The country’s medallists, who finished ninth at the Games with nine gold, nine silver and six bronze, had lamented the ‘handshake reward’ from Vice-President Yemi Osinbajo during a visit to the Presidential Villa on May 29.
One of the athletes, Roland Ezuruike, who won gold in the men’s powerlifting event at the Games, had said, “It was very painful that we had to travel all the way there for only a handshake. I think there should be a special consideration for athletes with disabilities because it takes a lot of courage and determination for many of us to go into sports. We were expecting that some form of reward would be given to us when we were told that the President would receive us.”
But Dalung said the athletes were financially rewarded by the ministry while in Australia, and shouldn’t have expected further financial rewards from the Federal Government.
“I think we have a responsibility to educate those complaining. There is a laid down policy that if you win a medal you will be rewarded, and those who won medals were rewarded instantaneously in Australia,” Dalung told newsmen.

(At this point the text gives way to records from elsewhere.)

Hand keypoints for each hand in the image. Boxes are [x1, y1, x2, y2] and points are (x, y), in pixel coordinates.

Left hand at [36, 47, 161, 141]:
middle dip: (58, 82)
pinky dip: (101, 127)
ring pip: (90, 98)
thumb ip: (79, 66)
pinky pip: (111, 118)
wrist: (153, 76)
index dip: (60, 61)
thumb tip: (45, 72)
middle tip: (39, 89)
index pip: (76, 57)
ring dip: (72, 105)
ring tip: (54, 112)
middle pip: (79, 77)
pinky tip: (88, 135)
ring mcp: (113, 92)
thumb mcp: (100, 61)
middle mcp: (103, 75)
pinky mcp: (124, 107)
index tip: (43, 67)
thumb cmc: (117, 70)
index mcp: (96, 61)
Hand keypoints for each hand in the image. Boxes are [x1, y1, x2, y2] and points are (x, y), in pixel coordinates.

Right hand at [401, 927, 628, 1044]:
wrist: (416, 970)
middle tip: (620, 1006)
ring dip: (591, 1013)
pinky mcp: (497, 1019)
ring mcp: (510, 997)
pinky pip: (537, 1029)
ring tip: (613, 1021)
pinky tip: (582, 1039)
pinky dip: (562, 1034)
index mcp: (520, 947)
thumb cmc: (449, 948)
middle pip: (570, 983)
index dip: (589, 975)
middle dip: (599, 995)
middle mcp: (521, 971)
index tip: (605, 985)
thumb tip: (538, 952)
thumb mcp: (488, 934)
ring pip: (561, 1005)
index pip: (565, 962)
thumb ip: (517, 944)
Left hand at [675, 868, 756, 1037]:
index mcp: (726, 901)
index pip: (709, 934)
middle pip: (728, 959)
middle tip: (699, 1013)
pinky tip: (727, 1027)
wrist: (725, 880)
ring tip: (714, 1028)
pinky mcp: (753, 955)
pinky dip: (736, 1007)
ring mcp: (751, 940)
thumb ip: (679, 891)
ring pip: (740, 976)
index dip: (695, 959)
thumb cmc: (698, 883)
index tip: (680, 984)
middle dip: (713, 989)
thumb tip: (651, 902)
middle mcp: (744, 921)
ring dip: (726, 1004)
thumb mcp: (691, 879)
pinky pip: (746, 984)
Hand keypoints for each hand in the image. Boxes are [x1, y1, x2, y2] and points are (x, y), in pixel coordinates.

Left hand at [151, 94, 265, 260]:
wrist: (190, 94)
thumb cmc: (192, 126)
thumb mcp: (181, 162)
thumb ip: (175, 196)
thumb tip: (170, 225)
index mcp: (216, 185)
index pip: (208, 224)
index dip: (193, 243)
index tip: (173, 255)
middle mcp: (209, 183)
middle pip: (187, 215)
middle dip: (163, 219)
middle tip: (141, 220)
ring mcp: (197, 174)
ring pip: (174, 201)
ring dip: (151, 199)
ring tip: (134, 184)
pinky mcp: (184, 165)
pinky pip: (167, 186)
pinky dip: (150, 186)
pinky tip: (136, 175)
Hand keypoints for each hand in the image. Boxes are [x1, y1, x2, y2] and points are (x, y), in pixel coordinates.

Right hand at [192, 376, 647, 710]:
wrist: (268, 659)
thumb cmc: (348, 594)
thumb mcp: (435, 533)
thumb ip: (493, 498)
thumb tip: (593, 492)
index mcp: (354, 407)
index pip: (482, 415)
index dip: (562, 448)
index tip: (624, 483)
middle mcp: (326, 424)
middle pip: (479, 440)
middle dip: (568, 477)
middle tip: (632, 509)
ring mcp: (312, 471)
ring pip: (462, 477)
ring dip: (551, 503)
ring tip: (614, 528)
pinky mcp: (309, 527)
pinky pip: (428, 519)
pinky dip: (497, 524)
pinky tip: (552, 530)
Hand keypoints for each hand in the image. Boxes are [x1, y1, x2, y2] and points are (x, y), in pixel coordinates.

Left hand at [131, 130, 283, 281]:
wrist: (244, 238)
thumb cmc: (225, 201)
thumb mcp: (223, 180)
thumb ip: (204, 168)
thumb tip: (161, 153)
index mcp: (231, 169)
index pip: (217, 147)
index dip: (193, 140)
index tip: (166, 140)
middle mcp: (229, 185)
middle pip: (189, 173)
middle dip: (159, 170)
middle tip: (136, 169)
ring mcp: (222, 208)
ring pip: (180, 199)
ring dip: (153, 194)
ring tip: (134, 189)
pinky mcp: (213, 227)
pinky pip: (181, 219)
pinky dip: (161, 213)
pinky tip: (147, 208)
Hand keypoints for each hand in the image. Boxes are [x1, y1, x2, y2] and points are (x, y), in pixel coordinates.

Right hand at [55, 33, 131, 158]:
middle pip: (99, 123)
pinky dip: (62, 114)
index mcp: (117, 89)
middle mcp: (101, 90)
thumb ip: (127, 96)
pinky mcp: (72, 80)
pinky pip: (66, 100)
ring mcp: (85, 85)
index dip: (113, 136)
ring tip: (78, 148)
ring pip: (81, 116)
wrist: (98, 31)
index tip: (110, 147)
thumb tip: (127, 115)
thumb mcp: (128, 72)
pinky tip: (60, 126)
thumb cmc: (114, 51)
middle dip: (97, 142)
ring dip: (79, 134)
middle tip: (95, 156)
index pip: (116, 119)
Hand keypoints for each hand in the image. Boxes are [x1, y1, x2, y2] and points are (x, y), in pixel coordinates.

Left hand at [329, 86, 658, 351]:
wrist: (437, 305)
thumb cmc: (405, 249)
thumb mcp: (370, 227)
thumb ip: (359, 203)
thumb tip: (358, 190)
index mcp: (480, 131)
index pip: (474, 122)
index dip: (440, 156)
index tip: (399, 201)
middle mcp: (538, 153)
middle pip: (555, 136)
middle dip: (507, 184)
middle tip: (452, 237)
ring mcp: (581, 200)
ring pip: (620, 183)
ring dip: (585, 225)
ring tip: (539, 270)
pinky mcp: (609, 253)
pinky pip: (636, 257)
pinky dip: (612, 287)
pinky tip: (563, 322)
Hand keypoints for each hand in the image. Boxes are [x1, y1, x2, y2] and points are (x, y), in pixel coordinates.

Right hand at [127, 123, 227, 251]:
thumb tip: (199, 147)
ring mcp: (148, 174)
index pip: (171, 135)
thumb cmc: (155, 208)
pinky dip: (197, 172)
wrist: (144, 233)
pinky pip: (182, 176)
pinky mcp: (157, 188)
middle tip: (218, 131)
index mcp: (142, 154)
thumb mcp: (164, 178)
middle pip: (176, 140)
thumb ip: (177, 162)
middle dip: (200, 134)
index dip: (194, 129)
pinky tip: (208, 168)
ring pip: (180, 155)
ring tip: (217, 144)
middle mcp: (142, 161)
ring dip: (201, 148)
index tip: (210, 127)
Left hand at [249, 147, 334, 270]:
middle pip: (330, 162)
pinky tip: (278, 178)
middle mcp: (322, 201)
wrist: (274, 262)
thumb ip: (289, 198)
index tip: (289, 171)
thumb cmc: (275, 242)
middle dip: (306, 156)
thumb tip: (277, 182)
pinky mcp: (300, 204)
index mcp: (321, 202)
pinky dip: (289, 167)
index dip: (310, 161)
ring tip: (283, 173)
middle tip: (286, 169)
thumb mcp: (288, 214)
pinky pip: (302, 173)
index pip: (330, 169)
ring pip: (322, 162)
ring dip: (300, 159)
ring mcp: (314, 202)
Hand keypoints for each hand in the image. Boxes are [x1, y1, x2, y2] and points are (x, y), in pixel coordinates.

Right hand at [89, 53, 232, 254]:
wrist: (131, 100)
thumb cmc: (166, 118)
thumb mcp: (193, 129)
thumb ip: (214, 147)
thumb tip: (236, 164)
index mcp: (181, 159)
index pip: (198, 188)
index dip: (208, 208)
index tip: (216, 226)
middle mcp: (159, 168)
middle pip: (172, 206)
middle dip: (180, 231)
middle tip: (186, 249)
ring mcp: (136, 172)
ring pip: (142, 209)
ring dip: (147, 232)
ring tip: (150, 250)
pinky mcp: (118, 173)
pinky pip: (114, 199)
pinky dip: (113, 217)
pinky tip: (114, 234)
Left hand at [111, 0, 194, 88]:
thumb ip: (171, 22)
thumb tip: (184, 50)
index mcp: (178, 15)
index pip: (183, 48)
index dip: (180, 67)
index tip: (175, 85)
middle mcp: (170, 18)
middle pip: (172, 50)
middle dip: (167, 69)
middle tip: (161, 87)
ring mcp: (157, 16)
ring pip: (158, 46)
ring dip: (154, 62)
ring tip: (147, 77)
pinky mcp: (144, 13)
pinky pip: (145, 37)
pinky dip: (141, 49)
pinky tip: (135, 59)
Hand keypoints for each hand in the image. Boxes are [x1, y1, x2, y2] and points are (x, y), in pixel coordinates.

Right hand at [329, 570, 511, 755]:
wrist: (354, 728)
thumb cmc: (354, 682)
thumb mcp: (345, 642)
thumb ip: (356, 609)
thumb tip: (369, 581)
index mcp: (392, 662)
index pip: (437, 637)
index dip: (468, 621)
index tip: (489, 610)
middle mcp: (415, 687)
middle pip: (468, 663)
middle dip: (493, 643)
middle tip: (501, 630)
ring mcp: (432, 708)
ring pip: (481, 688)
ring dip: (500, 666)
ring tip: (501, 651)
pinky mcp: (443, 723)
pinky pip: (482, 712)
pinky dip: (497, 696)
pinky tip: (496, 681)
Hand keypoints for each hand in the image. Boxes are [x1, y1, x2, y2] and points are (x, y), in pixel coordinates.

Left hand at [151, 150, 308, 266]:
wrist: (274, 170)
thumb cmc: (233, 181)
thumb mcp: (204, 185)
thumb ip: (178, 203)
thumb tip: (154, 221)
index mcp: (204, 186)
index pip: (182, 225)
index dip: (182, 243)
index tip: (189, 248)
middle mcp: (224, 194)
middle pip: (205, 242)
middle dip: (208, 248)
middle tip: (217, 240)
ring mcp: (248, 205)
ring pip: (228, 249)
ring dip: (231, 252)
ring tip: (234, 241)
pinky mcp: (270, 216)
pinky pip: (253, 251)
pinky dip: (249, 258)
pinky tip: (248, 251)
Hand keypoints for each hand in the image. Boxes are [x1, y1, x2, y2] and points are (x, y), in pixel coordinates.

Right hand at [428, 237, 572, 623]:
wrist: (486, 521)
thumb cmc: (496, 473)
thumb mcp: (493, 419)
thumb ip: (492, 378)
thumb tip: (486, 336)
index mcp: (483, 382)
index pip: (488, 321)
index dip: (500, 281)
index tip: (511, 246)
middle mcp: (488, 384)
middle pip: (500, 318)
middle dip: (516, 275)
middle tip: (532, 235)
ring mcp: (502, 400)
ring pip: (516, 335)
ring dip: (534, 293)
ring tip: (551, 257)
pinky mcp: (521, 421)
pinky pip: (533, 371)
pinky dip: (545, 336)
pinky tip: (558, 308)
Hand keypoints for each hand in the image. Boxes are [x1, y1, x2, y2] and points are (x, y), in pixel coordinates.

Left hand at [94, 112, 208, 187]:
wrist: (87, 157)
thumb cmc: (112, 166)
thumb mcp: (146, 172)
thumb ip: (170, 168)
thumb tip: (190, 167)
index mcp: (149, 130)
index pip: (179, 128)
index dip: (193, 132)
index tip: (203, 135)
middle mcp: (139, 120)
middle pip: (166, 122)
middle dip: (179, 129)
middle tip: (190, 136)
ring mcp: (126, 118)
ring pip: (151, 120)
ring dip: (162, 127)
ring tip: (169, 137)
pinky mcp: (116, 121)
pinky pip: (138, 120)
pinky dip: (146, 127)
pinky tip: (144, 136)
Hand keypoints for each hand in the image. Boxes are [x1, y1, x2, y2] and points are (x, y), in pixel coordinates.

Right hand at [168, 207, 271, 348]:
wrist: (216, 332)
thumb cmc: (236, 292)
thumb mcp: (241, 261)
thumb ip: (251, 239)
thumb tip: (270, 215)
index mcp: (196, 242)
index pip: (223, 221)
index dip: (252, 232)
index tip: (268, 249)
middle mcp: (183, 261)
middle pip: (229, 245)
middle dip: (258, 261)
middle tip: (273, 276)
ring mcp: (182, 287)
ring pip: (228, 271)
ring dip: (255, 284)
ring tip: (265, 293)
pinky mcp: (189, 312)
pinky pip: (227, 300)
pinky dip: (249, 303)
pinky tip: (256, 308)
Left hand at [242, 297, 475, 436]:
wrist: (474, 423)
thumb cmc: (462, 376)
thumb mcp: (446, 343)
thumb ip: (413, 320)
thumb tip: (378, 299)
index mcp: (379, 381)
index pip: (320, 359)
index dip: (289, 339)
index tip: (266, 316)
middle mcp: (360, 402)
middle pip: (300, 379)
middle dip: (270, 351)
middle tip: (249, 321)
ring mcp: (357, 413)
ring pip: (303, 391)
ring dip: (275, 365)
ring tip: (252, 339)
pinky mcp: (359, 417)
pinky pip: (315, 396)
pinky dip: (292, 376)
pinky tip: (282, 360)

“Those who participated got their entitlements for their daily allowances for the number of days they were away at the Games. So, nobody has any reason to complain about any remuneration because all these issues were taken up.”
The minister added, “If you are expecting anything from the President, that should be at the President’s discretion but I don’t think any athlete will be fair to Nigeria or the ministry to say he or she still expects anything. No.
“We discharged our obligation and we are not wanting. In fact for the first time in the history of Nigeria, we went for a competition well-kitted; every athlete was given a kit bag containing not less than 10 different items including trainers. I think we should learn to appreciate when things are done correctly in this country.”